=== Given text ===
━━━━━━━━━━
[Pacemaker] stonith q
Alex Samad - Yieldbroker
Alex.Samad at yieldbroker.com
Tue Nov 4 20:45:41 CET 2014
{snip}
> >> Any pointers to a frame work somewhere ?
> >
> > I do not think there is any formal stonith agent developers guide;
> > take at any existing agent like external/ipmi and modify to suite your
> needs.
> >
> >> Does fenced have any handlers, I notice it logs a message in syslog and
> cluster log is there a chance to capture the event there ?
> >
> > I do not have experience with RH CMAN, sorry. But from what I
> > understand fenced and stonithd agents are compatible.
>
> https://fedorahosted.org/cluster/wiki/FenceAgentAPI
Thanks
>
> Note the return codes. Also, not listed there, is the requirement that an
> agent print it's XML validation data. You can see example of what this looks
> like by calling 'fence_ipmilan -o metadata' (or any other
> fence_* agent).
━━━━━━━━━━
Data items
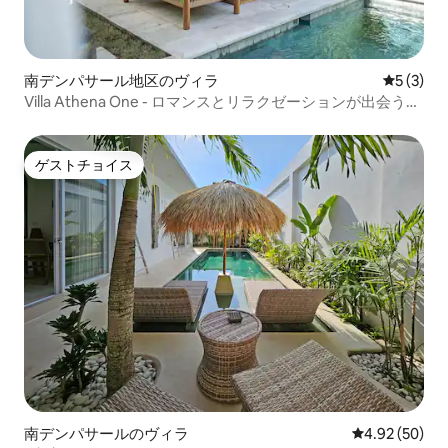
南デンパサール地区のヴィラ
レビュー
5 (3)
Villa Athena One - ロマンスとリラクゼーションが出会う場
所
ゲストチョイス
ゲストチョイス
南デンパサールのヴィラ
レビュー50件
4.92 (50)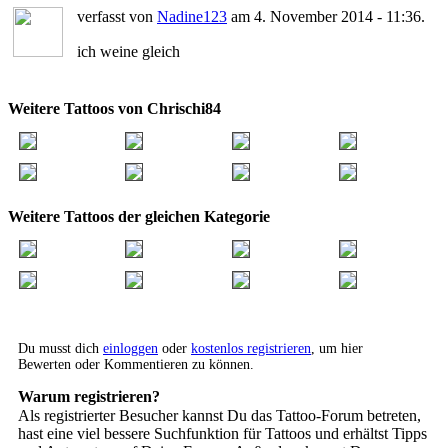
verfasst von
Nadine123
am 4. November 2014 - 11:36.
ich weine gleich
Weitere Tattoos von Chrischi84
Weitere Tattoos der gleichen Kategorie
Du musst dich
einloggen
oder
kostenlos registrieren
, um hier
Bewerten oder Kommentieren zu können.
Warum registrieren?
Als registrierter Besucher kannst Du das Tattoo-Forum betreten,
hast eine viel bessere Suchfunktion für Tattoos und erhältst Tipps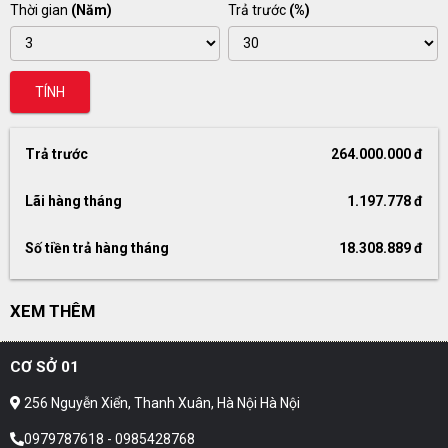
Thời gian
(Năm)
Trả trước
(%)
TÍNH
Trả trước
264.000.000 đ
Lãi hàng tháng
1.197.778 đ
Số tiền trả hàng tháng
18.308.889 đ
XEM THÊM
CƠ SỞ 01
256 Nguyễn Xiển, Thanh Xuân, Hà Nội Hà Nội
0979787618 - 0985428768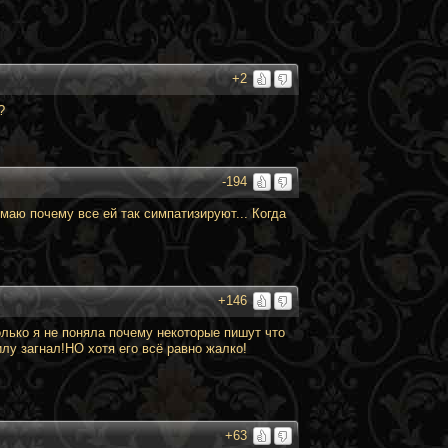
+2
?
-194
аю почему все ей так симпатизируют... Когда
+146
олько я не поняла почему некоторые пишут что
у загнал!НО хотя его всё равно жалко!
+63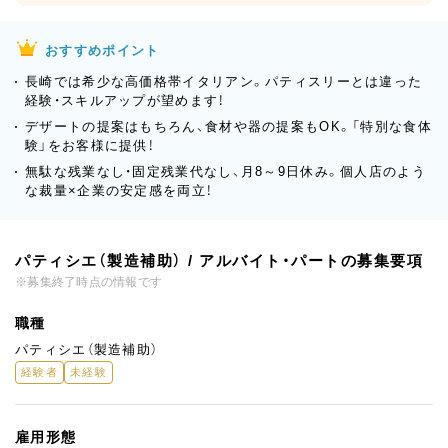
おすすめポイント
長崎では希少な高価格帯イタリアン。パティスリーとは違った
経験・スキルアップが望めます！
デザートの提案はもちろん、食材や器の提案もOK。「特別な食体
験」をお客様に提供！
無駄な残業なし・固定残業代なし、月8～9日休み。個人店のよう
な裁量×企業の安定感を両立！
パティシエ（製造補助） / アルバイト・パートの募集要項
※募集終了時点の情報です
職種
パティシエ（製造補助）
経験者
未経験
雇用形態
━━━━━━━━━━
=== Work instructions ===
Could you write out the stonith thread again, starting at "[Pacemaker] stonith q" and ending at "work somewhere ?", changing "stonith" to "fencing" throughout?

=== Expected answer ===
[Pacemaker] fencing q
Alex Samad - Yieldbroker
Alex.Samad at yieldbroker.com
Tue Nov 4 20:45:41 CET 2014
{snip}
> >> Any pointers to a frame work somewhere ?